(AMS, opini)
SEPANJANG tahun ini, pelemahan nilai tukar rupiah tak kunjung berhenti. Per Selasa kemarin (20/8/2013), nilai Rupiah sudah melemas, kurs tengah Rp.10.557 per-dolar AS. Dan nilai ini diyakini membuat cadangan devisa di Bank Indonesia bisa terus tergerus. Dan kalaupun ada langkah perbaikan neraca perdagangan yang dilakukan namun tak efektif, maka rupiah dipastikan akan terus jeblok terkapar. Sehingga tak salah jika kondisi ekonomi seperti ini dapat segera diwaspadai oleh masyarakat Indonesia.
‘’Hampir bisa dipastikan, tinggal menunggu waktu saja rupiah akan menyentuh pada level Rp.11.000 per dolar AS,” lontar Rizal Ramli selaku tokoh nasional yang namanya telah mendunia selaku Ekonom Senior, Rabu malam (21/8/2013).
Alasannya, kata Rizal, selain karena pasar sangat kecewa terhadap pidato SBY yang sangat tidak realistis dan tidak memberikan jawaban tentang apa yang harus dilakukan agar indikator-indikator ekonomi makro bisa diselesaikan, juga ada beberapa faktor yang membuat posisi rupiah terus anjlok. Antara lain terjadi defisit quatro, yakni neraca perdagangan -6 miliar dolar AS, defisit neraca berjalan -9 miliar dolar AS, defisit neraca pembayaran (N/P) -6,6 miliar dolar AS. Tak heran jika defisit APBN pun makin melebar karena diperparah pula dengan penerimaan pajak semester I 2013 yang tidak sesuai target. ‘’Anjloknya rupiah membuat impor BBM makin tinggi, sehingga membebani APBN,’’ katanya.
Kondisi beban ini, kata Rizal, makin bertambah berat karena ada utang swasta sekitar 27 miliar dolar AS yang jatuh tempo.

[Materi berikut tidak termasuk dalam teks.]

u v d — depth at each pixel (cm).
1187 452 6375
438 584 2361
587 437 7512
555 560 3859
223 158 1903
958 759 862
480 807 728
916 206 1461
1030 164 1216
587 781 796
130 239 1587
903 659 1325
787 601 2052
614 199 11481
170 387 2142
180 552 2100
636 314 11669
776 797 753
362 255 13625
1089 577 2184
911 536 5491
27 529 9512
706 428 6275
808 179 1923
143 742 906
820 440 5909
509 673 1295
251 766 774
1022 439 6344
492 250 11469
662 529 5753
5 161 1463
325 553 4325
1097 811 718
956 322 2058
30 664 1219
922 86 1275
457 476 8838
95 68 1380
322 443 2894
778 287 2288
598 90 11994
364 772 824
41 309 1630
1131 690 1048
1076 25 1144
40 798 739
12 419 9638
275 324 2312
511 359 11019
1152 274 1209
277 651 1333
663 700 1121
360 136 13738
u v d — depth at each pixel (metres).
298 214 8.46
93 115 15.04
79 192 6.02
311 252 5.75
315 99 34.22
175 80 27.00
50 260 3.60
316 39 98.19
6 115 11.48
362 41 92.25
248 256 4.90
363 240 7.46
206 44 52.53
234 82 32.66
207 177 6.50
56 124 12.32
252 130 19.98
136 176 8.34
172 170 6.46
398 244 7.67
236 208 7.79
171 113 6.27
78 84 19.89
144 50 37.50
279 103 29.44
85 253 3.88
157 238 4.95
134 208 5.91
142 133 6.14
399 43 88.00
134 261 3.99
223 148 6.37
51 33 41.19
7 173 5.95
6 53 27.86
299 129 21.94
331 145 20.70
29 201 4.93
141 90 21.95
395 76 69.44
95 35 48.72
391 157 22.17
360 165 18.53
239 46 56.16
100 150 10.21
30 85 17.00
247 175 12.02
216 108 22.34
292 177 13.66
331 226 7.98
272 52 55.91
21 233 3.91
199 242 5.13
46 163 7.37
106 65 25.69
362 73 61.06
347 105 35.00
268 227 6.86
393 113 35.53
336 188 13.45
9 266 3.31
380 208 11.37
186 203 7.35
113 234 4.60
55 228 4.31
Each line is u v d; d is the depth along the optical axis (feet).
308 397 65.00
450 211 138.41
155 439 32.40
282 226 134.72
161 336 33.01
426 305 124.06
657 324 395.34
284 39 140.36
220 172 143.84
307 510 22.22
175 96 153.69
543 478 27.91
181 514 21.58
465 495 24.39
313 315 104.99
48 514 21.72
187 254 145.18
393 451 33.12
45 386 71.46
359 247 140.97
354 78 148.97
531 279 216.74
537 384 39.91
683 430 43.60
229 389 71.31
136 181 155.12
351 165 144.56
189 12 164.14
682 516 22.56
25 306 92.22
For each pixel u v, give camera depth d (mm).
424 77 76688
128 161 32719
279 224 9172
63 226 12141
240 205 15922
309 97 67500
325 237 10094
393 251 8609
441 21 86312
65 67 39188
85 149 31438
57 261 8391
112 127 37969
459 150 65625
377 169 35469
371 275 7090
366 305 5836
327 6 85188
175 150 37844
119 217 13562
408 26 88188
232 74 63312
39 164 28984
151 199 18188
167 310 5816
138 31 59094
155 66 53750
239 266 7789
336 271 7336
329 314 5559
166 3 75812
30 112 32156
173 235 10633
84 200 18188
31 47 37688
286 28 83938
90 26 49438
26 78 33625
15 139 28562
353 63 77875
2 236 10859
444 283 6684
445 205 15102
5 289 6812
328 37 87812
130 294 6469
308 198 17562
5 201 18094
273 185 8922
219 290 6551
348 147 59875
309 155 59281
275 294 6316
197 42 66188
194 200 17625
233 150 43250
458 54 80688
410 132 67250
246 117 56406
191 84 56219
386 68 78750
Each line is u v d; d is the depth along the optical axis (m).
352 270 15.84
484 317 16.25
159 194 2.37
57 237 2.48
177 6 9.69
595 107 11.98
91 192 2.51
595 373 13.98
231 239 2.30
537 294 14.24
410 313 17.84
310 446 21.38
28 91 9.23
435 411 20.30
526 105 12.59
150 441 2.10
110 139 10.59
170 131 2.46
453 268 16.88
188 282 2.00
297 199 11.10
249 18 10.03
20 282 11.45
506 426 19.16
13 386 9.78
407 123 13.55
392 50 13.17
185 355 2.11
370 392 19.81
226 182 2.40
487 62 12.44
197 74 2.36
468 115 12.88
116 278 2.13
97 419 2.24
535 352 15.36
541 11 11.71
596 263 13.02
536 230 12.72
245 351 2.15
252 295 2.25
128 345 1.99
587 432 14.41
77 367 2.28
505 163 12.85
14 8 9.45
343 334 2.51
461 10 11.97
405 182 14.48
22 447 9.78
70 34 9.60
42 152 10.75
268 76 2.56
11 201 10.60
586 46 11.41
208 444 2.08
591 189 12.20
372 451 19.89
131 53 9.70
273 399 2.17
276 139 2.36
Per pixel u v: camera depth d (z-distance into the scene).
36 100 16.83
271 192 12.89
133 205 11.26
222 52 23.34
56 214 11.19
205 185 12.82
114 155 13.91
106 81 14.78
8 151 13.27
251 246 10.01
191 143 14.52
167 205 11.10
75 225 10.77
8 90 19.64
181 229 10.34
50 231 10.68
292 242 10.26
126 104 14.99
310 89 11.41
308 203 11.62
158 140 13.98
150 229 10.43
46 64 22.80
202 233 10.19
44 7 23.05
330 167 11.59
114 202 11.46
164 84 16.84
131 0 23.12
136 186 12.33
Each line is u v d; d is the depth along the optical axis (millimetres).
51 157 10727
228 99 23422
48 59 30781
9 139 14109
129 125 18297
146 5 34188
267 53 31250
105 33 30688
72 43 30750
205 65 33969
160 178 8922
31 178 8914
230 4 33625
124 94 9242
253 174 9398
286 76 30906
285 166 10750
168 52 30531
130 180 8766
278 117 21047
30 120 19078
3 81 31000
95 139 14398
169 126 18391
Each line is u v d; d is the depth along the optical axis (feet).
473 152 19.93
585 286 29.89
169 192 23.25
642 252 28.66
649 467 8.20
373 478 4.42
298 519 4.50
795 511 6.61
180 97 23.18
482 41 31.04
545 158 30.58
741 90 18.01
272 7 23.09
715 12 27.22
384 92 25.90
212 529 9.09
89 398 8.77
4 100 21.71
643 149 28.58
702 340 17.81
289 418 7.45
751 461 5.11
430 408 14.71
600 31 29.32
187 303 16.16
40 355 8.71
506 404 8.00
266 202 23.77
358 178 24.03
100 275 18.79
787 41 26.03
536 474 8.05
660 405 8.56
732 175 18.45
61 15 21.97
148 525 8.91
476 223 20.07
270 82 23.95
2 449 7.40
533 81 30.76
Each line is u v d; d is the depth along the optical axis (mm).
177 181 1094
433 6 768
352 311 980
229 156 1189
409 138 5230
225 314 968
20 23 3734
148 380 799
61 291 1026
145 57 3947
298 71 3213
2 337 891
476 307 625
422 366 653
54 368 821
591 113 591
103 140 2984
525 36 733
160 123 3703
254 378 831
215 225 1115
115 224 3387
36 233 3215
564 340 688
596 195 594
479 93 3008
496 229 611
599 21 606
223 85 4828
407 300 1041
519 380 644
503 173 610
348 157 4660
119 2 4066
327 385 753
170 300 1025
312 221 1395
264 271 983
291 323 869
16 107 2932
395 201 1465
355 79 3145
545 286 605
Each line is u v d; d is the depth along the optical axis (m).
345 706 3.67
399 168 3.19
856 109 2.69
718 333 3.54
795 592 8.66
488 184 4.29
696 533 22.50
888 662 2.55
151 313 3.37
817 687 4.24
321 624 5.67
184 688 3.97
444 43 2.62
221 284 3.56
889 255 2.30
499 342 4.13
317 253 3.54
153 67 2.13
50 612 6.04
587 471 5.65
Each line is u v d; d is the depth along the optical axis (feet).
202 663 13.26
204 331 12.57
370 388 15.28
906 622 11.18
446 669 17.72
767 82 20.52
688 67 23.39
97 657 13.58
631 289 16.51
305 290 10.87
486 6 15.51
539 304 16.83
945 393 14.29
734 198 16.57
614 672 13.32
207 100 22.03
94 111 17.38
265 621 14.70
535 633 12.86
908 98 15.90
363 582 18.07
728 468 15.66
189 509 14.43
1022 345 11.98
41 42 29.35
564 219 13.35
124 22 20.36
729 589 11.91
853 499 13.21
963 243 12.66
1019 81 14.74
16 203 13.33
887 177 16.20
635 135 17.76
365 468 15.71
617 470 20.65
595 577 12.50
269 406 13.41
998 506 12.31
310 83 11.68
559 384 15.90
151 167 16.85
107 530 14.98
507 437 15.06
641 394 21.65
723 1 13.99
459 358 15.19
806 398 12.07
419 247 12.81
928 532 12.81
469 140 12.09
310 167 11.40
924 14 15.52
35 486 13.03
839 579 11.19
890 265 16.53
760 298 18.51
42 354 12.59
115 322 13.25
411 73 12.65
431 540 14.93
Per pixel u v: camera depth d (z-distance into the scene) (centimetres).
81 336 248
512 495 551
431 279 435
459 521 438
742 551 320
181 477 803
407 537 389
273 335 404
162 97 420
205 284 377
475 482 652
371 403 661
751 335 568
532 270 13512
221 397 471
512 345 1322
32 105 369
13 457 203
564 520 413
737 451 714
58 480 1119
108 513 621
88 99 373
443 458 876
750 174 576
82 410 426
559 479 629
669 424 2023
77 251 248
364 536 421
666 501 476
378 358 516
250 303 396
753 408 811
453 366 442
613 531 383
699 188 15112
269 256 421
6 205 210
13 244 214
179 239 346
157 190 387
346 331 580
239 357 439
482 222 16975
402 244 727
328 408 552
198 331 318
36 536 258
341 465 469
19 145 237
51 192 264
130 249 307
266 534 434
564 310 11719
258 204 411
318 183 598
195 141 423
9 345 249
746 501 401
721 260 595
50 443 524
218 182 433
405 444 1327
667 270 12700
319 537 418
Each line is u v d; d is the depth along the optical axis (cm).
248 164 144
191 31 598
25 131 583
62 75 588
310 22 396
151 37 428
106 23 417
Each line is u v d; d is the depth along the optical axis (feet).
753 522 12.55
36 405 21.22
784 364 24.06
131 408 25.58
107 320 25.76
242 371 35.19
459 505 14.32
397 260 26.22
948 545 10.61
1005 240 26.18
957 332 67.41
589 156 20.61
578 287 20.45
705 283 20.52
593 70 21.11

Dampak anjloknya rupiah ini juga akan merembes ke semua sektor, termasuk kemungkinan naiknya harga kebutuhan pokok masyarakat yang sumbernya lebih banyak berasal dari impor. Sehingga, Menko Perekonomian era Presiden Gus Dur ini memprediksi akan ada ronde kedua kenaikan harga pangan. “Sebelum lebaran kemarin sudah naik. Dan beberapa minggu pasca-lebaran ini bisa naik lagi. Dan tentulah, hal ini benar-benar memukul ekonomi rumah tangga sebagian besar rakyat Indonesia,’’ ujarnya.
Kondisi moneter saat ini, katanya, berbeda dengan situasi ekonomi Indonesia pada 2008. Kala itu, fundamental ekonomi Indonesia sangat bagus yang ditandai dengan kondisi neraca perdagangan dan neraca pembayaran yang sempat surplus, sehingga dampak resesi ekonomi AS tak berpengaruh buat Indonesia kala itu.
Saat ini, lanjut Rizal Ramli, beberapa indikator makro ekonomi juga semakin negatif. “Jika tidak hati-hati, maka bisa meningkatkan ketidakstabilan ekonomi, dan membuat ekonomi kita memasuki lampu merah. Ini masalah serius. Itulah bom waktu dari neoliberalisme era SBY ini,” ujar Rizal Ramli seraya mengaku bingung: bahwa apa saja selama ini yang dilakukan oleh pemerintah? Apakah pemerintah tidak mampu membaca gejala terjadinya pembekakan defisit di dua tahun lalu sehingga sampai hari ini tak jua ada langkah-langkah antisipatif untuk melakukan upaya antisipatif?
Sehingga tak keliru jika seorang Dosen Fisip Universitas Airlangga, Eddy Herry, spontan melakukan “Sebuah Seruan moral untuk Indonesia” (via SMS). “Seruan untuk Indonesia: Kinerja ekonomi Pemerintah, kacau! SELAMATKAN INDONESIA pilih RIZAL RAMLI (Ekonom kelas dunia/Penasehat PBB sebagai NEXT PRESIDEN RI,” demikian isi SMS Eddy Herry yang kini juga selaku Direktur Pusat Kajian Transformasi Sosial (PsaTS) di Lembaga Penelitian dan Pengabdian Masyarakat (LPPM) Unair.
Sementara itu, menurut anggota Komisi XI DPR Arif Budimanta, kondisi ekonomi Indonesia yang buruk saat ini merupakan data riil yang menggambarkan kegagalan pemerintah. “Kegagalan menggenjot produktivitas nasional untuk memenuhi kebutuhan konsumsi dalam negeri. Pada sisi lain, pertumbuhan ekonomi Indonesia masih saja bertumpu pada konsumsi,” ujar Arif Budimanta, seperti yang dilansir oleh bisnis kompas.com.